Набет всю жизнь прожил в бараке сангородка, где, если вы помните, впервые увидел четвертое отделение Соловецких лагерей особого назначения Иван Абатуров. А потом я узнал от отца армянскую фамилию Набета, который был зачат в 1945 году, родился в Перми Великой, в семье крымских спецпереселенцев. О, если бы я знал об этом родстве в детстве! Каким авторитетом я бы стал!

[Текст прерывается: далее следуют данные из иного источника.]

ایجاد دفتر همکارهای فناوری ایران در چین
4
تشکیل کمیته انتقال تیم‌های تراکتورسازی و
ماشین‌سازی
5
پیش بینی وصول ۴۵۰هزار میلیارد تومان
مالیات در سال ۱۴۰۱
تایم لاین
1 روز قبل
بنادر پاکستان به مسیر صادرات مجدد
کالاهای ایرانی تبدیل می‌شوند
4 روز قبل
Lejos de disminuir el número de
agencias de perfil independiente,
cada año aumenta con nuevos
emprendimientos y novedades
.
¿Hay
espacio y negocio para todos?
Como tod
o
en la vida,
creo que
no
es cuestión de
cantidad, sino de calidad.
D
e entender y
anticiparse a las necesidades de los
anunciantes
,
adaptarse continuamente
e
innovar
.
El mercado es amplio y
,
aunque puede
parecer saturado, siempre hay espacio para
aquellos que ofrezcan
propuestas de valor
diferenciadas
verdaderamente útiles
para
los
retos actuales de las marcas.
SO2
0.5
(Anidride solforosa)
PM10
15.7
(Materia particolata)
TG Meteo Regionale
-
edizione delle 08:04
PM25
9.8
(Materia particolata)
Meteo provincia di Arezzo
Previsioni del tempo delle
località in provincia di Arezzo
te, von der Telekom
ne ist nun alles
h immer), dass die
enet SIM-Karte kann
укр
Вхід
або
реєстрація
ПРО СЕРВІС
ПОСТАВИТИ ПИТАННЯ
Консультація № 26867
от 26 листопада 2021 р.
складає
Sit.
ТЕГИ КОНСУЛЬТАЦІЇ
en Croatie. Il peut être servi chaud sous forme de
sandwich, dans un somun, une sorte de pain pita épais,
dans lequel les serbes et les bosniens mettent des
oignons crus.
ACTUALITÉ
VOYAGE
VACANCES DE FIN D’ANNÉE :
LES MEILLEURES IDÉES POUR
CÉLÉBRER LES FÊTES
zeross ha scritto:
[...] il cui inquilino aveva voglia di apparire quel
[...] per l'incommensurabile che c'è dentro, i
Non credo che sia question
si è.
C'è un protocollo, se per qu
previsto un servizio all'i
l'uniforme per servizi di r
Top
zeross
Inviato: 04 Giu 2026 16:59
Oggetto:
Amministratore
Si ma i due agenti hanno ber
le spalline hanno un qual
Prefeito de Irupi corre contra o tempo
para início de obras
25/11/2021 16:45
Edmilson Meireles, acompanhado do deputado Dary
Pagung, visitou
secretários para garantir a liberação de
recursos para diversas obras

О, где моя вишерская штакетина?! И где Отто Штеркель, который спас мою десятилетнюю туберкулезную жизнь?..
На следующее утро я проснулся дома, на своей кровати, стоявшей у окна, у широкого подоконника, у белого тюля, у золотых корешков бессмертного Владимира Даля. Я проснулся на кровати, а Олег Гостюхин продолжал спать на полу. Прежде чем требовать братства и равенства, оглянись вокруг и спроси самого себя: о каком равенстве ты говоришь? О равенстве с кем?
Потом мы пили с ним пиво и говорили о жизни – со снисходительной улыбкой людей, прошедших сибирские казармы и чернобыльские зоны.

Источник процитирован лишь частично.